« La poupée »

Une photo de la série télévisée « La poupée » de Ryszard Ber

Jerzy Kamas (Stanisław Wokulski) dans la série télévisée « La poupée » (1977) de Ryszard Ber

Puis, de nouveau, après avoir expédié en quelques heures les affaires de Suzin, il déambulait dans Paris. Il errait dans des rues inconnues, se noyait dans une foule innombrable et plongeait dans le chaos apparent de choses et d’événements, au fond duquel il découvrait un ordre et un principe sous-jacents. Ou encore, pour se changer les idées, il buvait du cognac, jouait aux cartes ou à la roulette, ou se livrait à la débauche.

Il lui semblait que, dans ce foyer volcanique de la civilisation, quelque chose d’extraordinaire lui arriverait, qu’une nouvelle époque de sa vie s’ouvrirait. Il sentait que des informations et des opinions, jusque-là éparses, convergeaient vers un tout, vers un système philosophique lui expliquant de nombreux mystères du monde et de son existence.

« Qui suis-je ? » s’interrogeait-il parfois, et se forgeait peu à peu une réponse :

« Je suis un potentiel humain perdu. J’avais d’immenses talents et de l’énergie, mais je n’ai rien fait pour la civilisation. Les hommes éminents que je rencontre ici, n’ayant pas la moitié des forces que j’ai, laissent après eux des machines, des édifices, des œuvres d’art, des idées nouvelles. Et moi, que laisserai-je ? Sinon mon magasin, lequel, sans la surveillance de Rzecki, serait aujourd’hui tombé en faillite… Et pourtant, je n’étais pas resté sans rien faire : je m’étais démené comme un beau diable ; or, sauf un hasard favorable, je n’aurais même pas les ressources que j’ai… »

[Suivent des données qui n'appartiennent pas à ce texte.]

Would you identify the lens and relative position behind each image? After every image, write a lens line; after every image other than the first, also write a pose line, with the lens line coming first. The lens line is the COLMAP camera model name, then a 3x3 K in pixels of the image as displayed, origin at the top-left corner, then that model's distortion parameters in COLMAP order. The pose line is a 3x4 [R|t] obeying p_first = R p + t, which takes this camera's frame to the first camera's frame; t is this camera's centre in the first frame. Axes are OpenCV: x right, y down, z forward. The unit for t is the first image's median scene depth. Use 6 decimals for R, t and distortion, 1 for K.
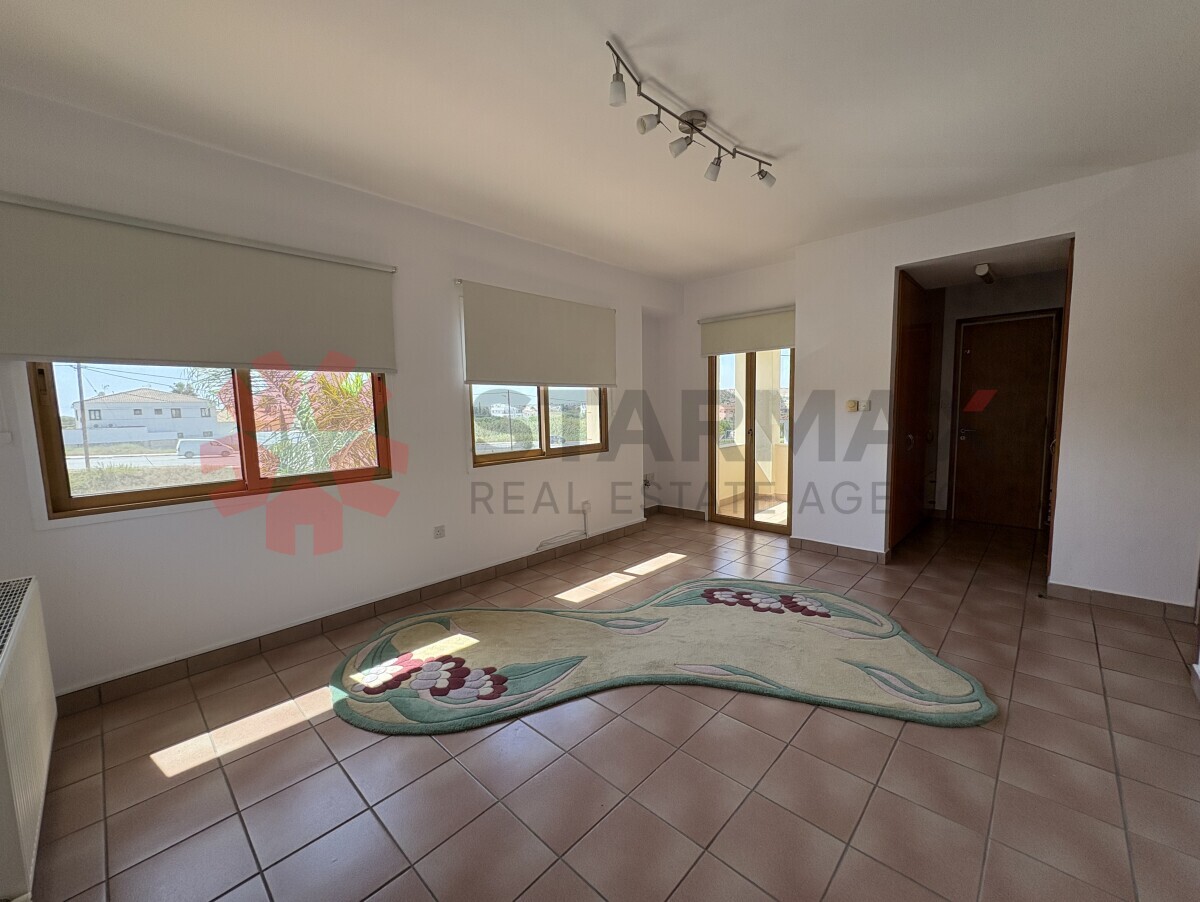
lens RADIAL K [[482.1, 0, 600.8], [0, 482.1, 453.4], [0, 0, 1]] dist [0.003355, 0.000638]
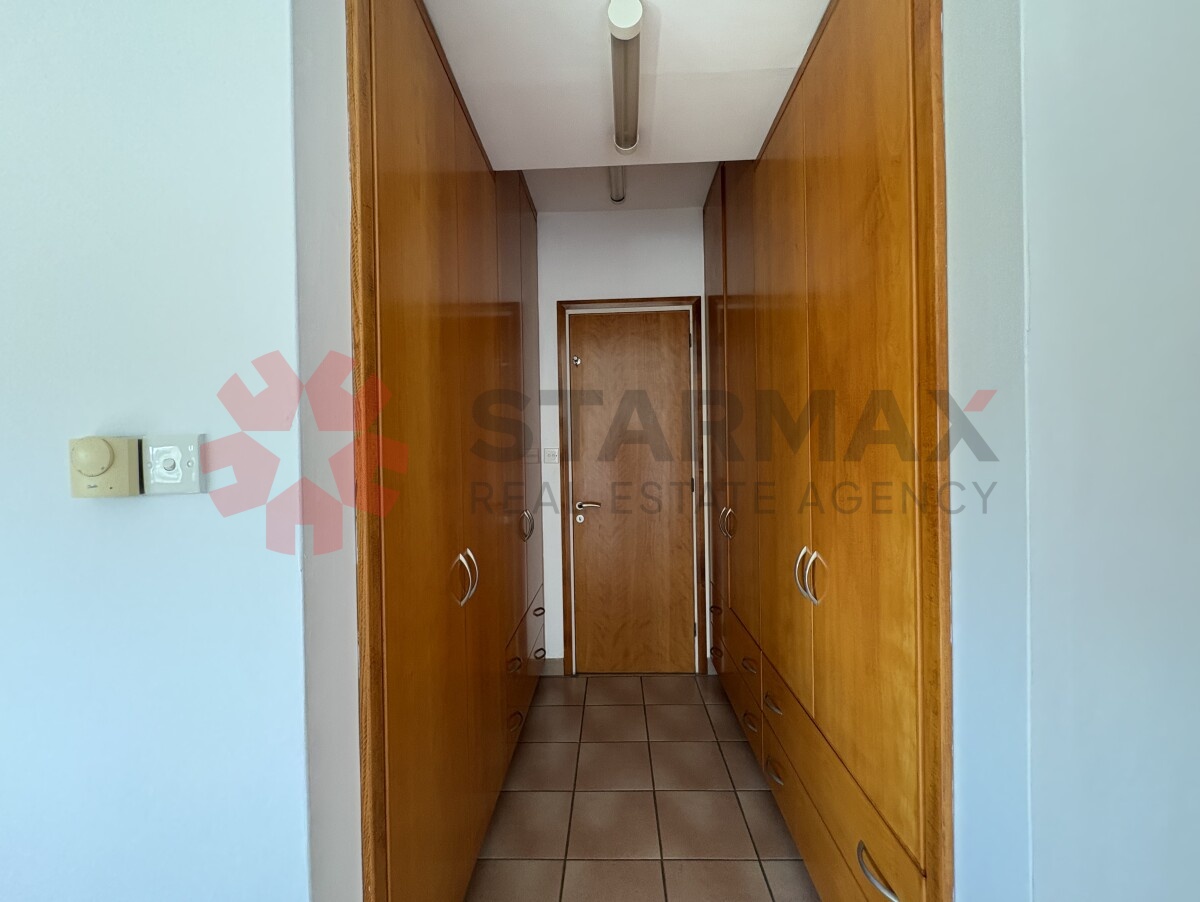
lens RADIAL K [[482.1, 0, 601.2], [0, 482.1, 452.4], [0, 0, 1]] dist [0.003355, 0.000638]
pose [[0.745391, 0.004530, 0.666612, 0.408649], [0.068002, 0.994244, -0.082795, -0.059091], [-0.663150, 0.107046, 0.740792, 0.578853]]
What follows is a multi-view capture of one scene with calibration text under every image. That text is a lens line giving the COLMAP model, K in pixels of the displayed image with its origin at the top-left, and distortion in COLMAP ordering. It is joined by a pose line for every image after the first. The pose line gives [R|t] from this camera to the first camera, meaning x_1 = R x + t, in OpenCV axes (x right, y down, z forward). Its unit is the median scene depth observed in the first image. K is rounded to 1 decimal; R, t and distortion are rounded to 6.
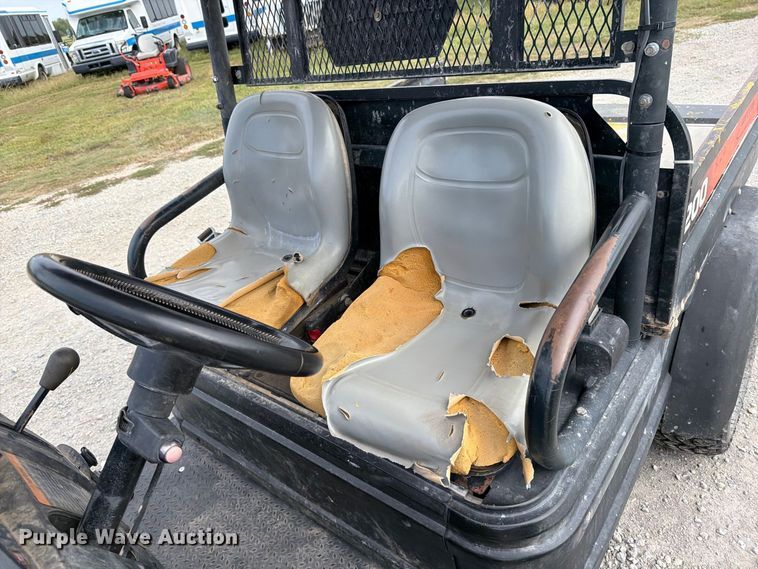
lens RADIAL K [[525.8, 0, 375.4], [0, 525.8, 282.5], [0, 0, 1]] dist [0.039339, -0.051364]
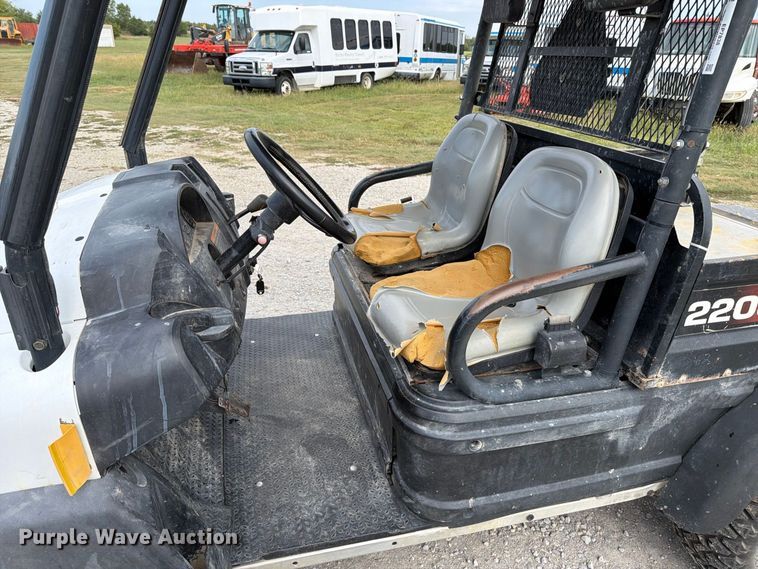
lens RADIAL K [[525.8, 0, 375.4], [0, 525.8, 282.5], [0, 0, 1]] dist [0.039339, -0.051364]
pose [[0.772808, 0.416269, -0.479048, 0.468558], [-0.444133, 0.893930, 0.060298, 0.071967], [0.453335, 0.166163, 0.875715, -0.268091]]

Puis, il se mettait à réfléchir : en quoi avait-il gaspillé ses forces et sa vie ?

En lutte contre un milieu avec lequel il ne cadrait pas. Lorsqu’il avait eu envie d’étudier, il n’avait pas pu le faire, car son pays avait besoin non pas de scientifiques, mais de garçons et de commis de magasin. Lorsqu’il avait voulu servir la société, ne fût-ce qu’en faisant le sacrifice de sa vie, il s’était vu proposer des rêves chimériques au lieu d’un programme, puis reléguer aux oubliettes. Lorsqu’il avait cherché du travail, on ne lui en avait pas donné ; on lui avait plutôt montré le chemin facile d’un mariage d’argent avec une femme plus âgée que lui. Lorsque, finalement, tombé amoureux, il avait souhaité devenir un père de famille légitime, un gardien du foyer domestique, dont la sainteté était prônée par tous, on lui avait opposé une fin de non-recevoir. Maintenant, il ne savait même plus si la femme dont il était fou était tout simplement une coquette pimbêche, ou bien, comme lui, une âme égarée qui n’avait pas su trouver sa voie dans la vie. À en croire ses actes, c’était une fille à marier à la recherche d’un bon parti ; à en croire ses yeux, c’était un ange auquel les conventions humaines avaient brûlé les ailes.

« Si je me contentais d’avoir quelques dizaines de milliers de roubles annuels et des partenaires à mon whist, je serais l’homme le plus heureux de Varsovie, se disait-il. Mais puisque, à part de l’estomac, je possède une âme éprise d’amour et de savoir, je suis voué à y mourir. Certaines espèces d’individus, comme certaines espèces de plantes, ne mûrissent pas sous cette latitude… »

Lalka (La poupée), Bolesław Prus, 1890. Traduction du polonais : Monika Szymaniak.